Выбрать главу

Вернувшись домой, она проводила миссис Ридли и распаковала покупки. Мать всегда хранила продовольственную книжку в своей сумочке. Открыв ее темно-синюю сумку, Ребекка вдохнула запахи пудры и одеколона, с детства ассоциировавшиеся у нее с матерью. Девочкой Ребекка обожала играть с маминой сумкой, вытаскивая оттуда поочередно губную помаду, пудреницу, кошелек, записную книжку и маленький карандаш с золотой кисточкой на конце. Сумочка казалась ей сокровищницей, хранительницей женских тайн.

Однако женственность в последнее время была не очень-то востребована. Ее мать лежала наверху, лишившаяся матки, серьезно больная, а она сама ходила в рабочей одежде и с мозолями на руках. Ребекка вернула продовольственную книжку обратно в сумку и застегнула молнию.

Постепенно миссис Фейнлайт начала поправляться. Через несколько дней она настояла на том, чтобы после завтрака одеваться и спускаться вниз. Вечерами, если погода была хорошей, она отдыхала в саду в шезлонге или вместе с Ребеккой совершала короткую прогулку до почтового ящика в конце улицы.
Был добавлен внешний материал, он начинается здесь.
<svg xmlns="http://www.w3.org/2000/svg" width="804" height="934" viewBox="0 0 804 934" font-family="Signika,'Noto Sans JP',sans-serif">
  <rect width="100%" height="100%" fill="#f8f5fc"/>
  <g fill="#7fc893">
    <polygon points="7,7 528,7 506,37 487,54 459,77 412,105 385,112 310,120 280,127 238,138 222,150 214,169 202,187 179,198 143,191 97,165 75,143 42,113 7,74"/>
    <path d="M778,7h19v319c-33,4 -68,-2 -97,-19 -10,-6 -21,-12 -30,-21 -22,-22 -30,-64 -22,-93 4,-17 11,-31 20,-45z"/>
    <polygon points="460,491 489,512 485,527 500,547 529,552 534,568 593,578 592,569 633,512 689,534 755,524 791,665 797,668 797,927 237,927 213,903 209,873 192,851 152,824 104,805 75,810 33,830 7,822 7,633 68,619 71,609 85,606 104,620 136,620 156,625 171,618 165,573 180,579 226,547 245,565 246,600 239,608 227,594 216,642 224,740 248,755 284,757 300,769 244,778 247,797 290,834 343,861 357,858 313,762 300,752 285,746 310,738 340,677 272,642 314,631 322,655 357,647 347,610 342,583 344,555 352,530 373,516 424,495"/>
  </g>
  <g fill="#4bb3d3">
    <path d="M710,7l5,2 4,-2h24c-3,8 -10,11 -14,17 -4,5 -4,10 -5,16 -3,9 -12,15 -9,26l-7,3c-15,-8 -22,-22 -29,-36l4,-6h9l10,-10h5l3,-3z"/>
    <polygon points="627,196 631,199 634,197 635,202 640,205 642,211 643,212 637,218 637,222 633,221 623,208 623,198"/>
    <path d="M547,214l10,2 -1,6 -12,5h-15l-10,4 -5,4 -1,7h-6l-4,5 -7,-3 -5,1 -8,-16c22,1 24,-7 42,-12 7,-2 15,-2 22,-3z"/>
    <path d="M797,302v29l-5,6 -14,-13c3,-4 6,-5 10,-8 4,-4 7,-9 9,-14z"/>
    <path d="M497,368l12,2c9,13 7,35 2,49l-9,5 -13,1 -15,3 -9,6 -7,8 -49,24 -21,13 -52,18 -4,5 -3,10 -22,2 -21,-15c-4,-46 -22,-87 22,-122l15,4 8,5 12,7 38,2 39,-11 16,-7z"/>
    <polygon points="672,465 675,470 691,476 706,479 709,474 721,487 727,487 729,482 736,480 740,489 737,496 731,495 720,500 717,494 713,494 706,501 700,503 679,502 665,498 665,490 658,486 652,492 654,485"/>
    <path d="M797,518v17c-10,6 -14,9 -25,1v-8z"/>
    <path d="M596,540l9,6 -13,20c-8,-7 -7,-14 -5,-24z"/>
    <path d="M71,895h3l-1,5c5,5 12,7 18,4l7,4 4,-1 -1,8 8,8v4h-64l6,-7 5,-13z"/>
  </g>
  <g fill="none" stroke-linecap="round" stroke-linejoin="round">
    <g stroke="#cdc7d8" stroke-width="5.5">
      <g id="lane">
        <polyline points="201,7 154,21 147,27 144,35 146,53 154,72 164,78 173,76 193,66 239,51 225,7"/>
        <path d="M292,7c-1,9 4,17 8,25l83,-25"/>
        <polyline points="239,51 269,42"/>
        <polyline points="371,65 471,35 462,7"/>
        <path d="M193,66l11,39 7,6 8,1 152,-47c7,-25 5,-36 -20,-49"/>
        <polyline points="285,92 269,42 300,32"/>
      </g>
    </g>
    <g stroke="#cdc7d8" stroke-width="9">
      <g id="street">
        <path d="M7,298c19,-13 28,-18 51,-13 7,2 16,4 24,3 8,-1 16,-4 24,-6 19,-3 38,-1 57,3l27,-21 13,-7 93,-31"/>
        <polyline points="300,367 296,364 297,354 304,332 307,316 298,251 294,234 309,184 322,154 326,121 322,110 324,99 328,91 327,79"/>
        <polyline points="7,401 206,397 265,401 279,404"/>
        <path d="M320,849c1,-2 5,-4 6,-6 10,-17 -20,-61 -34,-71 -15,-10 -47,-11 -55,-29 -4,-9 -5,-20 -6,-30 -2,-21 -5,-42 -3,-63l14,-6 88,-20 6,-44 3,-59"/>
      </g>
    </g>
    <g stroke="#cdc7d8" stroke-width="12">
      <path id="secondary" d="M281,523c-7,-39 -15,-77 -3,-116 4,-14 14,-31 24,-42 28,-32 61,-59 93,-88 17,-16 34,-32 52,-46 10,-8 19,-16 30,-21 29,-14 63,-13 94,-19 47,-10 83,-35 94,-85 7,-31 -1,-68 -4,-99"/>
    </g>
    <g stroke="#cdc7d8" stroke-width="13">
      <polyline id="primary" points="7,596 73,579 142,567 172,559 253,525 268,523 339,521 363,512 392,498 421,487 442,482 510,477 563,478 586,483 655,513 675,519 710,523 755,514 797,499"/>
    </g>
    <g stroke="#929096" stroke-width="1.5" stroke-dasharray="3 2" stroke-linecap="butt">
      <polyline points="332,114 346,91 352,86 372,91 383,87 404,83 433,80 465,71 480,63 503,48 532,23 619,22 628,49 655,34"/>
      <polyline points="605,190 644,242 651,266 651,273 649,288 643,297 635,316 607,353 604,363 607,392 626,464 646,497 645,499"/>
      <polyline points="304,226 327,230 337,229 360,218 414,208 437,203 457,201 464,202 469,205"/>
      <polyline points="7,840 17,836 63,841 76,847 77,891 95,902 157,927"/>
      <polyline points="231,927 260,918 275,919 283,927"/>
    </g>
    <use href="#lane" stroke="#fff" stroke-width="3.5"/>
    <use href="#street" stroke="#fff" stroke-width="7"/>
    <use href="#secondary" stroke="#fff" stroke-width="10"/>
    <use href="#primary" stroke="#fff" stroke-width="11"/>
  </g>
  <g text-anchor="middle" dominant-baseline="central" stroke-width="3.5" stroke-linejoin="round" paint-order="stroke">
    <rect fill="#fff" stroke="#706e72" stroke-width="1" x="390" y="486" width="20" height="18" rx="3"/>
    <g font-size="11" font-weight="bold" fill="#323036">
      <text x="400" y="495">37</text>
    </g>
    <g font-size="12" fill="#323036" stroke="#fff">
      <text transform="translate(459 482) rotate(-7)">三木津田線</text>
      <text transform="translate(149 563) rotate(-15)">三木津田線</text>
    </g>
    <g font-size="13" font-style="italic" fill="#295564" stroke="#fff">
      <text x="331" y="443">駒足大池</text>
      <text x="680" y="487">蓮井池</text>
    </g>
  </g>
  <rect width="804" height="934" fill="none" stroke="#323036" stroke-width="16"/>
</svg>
По мере выздоровления мать снова начала демонстрировать свой язвительный нрав. Она постоянно напоминала Ребекке, что та неправильно готовит и ведет домашнее хозяйство. Ребекка слишком неловкая, от нее слишком много шума, ее тяжелая поступь не дает миссис Фейнлайт как следует отдохнуть днем. Все эти замечания Ребекка выслушивала с тех пор, как стала подростком: она тогда вымахала выше матери и Мюриель, а ее туфли были на три размера больше. В пятнадцать-шестнадцать лет она казалась себе неуклюжим слоноподобным созданием, в то время как ей всегда хотелось быть изящной и грациозной. Только когда выяснилось, что мальчики в восторге от ее роста и им наплевать на то, какой у нее размер обуви, Ребекка почувствовала себя немного лучше.
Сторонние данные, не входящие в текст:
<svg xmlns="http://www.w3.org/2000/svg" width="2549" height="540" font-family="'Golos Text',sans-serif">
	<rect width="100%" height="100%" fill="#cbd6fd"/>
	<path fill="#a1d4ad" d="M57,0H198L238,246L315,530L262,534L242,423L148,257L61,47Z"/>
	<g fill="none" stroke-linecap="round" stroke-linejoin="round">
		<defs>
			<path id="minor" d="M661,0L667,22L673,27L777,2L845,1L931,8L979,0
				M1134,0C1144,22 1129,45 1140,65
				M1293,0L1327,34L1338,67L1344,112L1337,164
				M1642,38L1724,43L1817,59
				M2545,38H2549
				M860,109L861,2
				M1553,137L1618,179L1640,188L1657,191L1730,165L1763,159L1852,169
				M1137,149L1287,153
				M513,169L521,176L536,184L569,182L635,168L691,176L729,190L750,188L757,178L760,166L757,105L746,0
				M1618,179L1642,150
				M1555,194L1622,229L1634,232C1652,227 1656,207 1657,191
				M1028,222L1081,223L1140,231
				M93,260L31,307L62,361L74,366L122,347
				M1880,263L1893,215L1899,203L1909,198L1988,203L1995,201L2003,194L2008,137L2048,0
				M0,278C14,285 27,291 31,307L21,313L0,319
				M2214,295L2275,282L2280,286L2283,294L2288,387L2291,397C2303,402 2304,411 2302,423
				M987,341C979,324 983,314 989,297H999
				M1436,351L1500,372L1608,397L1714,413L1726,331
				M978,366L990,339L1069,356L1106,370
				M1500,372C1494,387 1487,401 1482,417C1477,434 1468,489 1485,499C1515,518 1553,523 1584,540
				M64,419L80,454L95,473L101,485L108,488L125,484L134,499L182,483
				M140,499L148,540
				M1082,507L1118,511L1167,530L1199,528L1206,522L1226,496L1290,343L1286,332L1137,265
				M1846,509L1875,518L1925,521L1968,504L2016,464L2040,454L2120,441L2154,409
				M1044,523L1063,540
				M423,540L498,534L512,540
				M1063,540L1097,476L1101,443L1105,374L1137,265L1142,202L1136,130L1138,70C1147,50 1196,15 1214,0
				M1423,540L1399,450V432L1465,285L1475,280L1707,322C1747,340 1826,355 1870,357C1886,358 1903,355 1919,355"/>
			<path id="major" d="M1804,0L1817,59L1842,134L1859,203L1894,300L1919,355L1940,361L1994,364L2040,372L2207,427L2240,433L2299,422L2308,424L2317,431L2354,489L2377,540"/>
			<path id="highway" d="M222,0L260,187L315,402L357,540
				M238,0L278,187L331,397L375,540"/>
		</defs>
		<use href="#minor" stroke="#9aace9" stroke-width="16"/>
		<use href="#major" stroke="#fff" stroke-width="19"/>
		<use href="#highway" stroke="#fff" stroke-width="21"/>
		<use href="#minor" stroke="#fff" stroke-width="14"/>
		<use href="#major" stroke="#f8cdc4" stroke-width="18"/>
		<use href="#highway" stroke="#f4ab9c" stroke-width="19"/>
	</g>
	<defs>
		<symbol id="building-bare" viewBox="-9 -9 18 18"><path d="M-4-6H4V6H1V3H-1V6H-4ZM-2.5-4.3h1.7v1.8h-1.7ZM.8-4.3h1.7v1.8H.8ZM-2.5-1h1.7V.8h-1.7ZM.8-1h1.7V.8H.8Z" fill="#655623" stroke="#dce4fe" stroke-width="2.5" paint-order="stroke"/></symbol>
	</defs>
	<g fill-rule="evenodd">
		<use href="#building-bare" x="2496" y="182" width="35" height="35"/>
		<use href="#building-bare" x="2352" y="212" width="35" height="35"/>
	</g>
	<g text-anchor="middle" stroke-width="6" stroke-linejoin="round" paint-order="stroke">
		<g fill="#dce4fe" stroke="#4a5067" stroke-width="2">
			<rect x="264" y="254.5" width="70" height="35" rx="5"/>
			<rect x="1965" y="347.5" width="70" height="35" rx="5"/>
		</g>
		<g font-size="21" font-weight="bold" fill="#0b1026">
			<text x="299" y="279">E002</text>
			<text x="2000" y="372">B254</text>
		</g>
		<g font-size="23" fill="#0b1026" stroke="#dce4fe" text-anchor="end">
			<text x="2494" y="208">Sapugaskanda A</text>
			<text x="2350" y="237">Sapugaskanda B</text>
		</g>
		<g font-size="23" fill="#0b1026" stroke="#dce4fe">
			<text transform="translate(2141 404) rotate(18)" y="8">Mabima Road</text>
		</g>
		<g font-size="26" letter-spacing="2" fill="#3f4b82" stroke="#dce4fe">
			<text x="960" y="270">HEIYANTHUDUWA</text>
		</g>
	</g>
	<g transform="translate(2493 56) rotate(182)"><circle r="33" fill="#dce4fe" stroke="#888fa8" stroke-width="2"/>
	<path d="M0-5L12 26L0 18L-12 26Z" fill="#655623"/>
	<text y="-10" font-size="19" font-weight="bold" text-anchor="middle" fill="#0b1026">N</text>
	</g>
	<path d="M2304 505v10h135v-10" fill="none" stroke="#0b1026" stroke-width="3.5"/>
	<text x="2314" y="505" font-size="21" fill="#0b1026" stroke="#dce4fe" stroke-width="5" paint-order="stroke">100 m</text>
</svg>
Миссис Фейнлайт предпочитала ужинать за столом, а не в постели, хотя к этому времени она уже сильно уставала и начинала придираться к Ребекке по пустякам. Ребекке приходилось делать над собой усилие, чтобы причесаться и переодеться к ужину, накрыть стол в столовой, постелить скатерть и салфетки. Ее угнетало то, что за ужином они не обменивались и парой фраз, если не считать просьб передать соль и вежливых вопросов о том, понравилось ли матери то или иное блюдо — на эти вопросы она обычно отвечала ворчливым одобрением. Позвякивание приборов, скрип стула казались преувеличенно громкими в полной тишине. Матери, похоже, тоже было тяжело это терпеть, потому что через пару дней она согласилась включать за ужином радио. Даже новости, которые в те дни были мало обнадеживающими — падение Тобрука под натиском нацистов в середине июня вызвало особенное уныние, — представляли более приятную альтернативу глухому стуку бокалов и тиканью дедовых часов.

В первую неделю доктор заходил к ним ежедневно, потом стал приходить через день. Мать навещали члены церковного кружка, являвшиеся по одному почти каждый вечер. В их присутствии миссис Фейнлайт добрела и становилась не такой раздражительной.

Один такой визит и спровоцировал между ними ссору. «Нет, не ссору, — думала Ребекка спустя некоторое время, — а взрыв давно копившейся злости». Посетительница, некая миссис Макдоналд, двадцатипятилетняя, серьезная, с крупными белыми зубами, привела с собой маленького сына по имени Питер. Питеру исполнился год и два месяца, он уже научился ходить и с удовольствием ковылял по саду, показывая пальцем на цветы и соседского кота и лепеча что-то на своем детском языке.

После того как гости ушли, миссис Фейнлайт задремала в кресле в оранжерее. Через час она проснулась, сердитая на Ребекку за то, что та не разбудила ее.

— Я думала, мама, тебе не помешает отдохнуть.

— Ты же знаешь, что я плохо засыпаю ночью, если слишком долго сплю днем. И ты не занесла в дом молоко, вон оно, стоит на подносе в саду. Не забывай, Ребекка, что у меня нет лишних денег, к тому же у нас так кончатся талоны.